Exercise passage:
I keep wondering how I’ll be shaving in 20 years. The advent of the Mach 3 Turbo has
minimized razor burn. Still, I’ll
bet there is a better way and in 20 years, who knows, maybe lasers.
Greg Pak, a filmmaker I had occasion to talk to about a year ago
concerning his touching documentary Fighting Grandpa, focuses on
the little things that propel the big issues. In his first feature film, Robot
Stories, Pak tells four separate stories of the human side of
technology. Collectively, these
small stories capture the personal insight felt in Isaac Asimov’s
famous work of science fiction I, Robot. Pak has effectively made a science
fiction drama four times over.
Story 1: My Robot Baby: This first episode of Robot
Stories features a young upwardly mobile couple, Marcia (Tamlyn Tomita)
and Roy (James Saito), seeking to adopt a baby. Although the set pieces do not feature a
high tech environment, there is a definite futuristic feel. At an adoption agency, Marcia and Roy
are presented with a tiny egg-like robot “baby.” It is explained that the robot baby can
grow like a normal child and will be a “dry run” of sorts for the couple. After a period of time, the data from
the robot child will be analyzed, and the opportunity to adopt a real child may
arise.
Marcia and
Roy, an attractive career-oriented duo, take a month away from their busy jobs
to care for their tiny techno-tot.
How will they fare?

Work to be completed:
Answer these from the film review above:
(a) What is the title of Greg Pak's documentary?
(b) How many separate stories does Robot Stories tell?
(c) How long do Marcia and Roy take away from their jobs to care for the robot baby?

Data block:
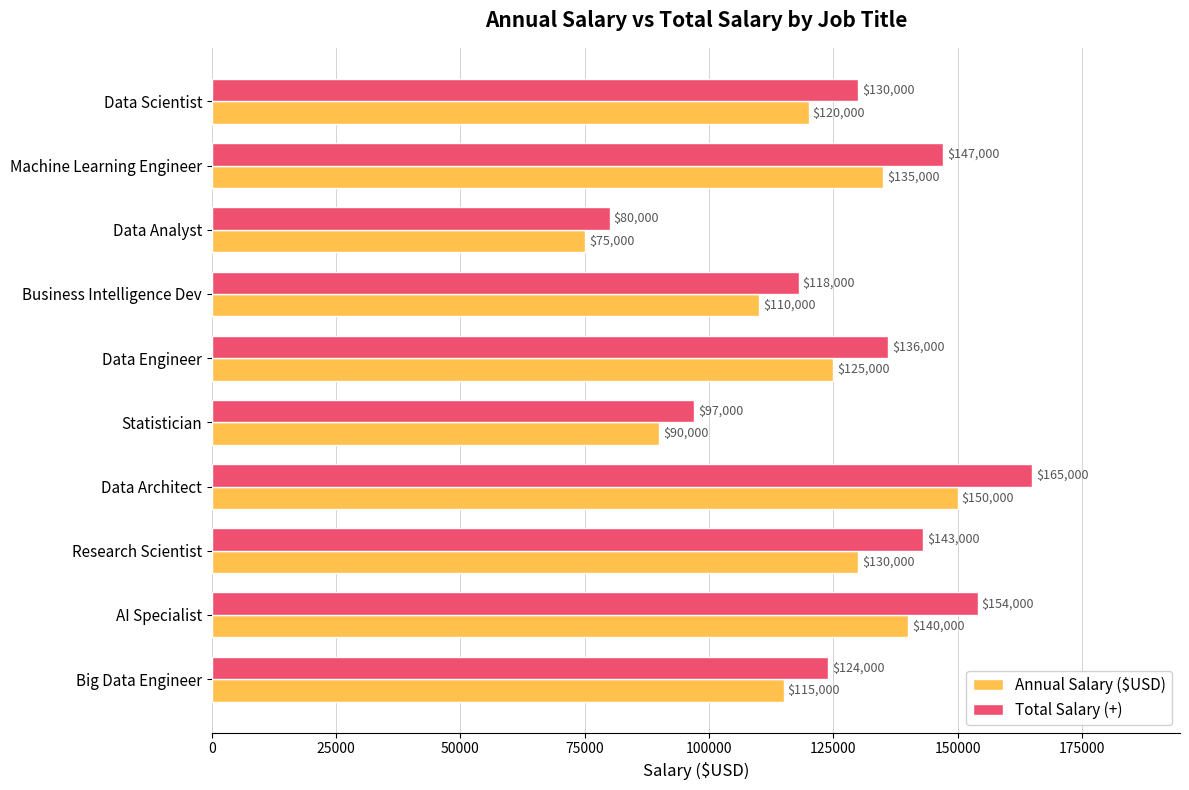

Which label corresponds to the largest value in the chart?

Data Architect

Solution to this task:
(a) Fighting Grandpa
(b) Four
(c) A month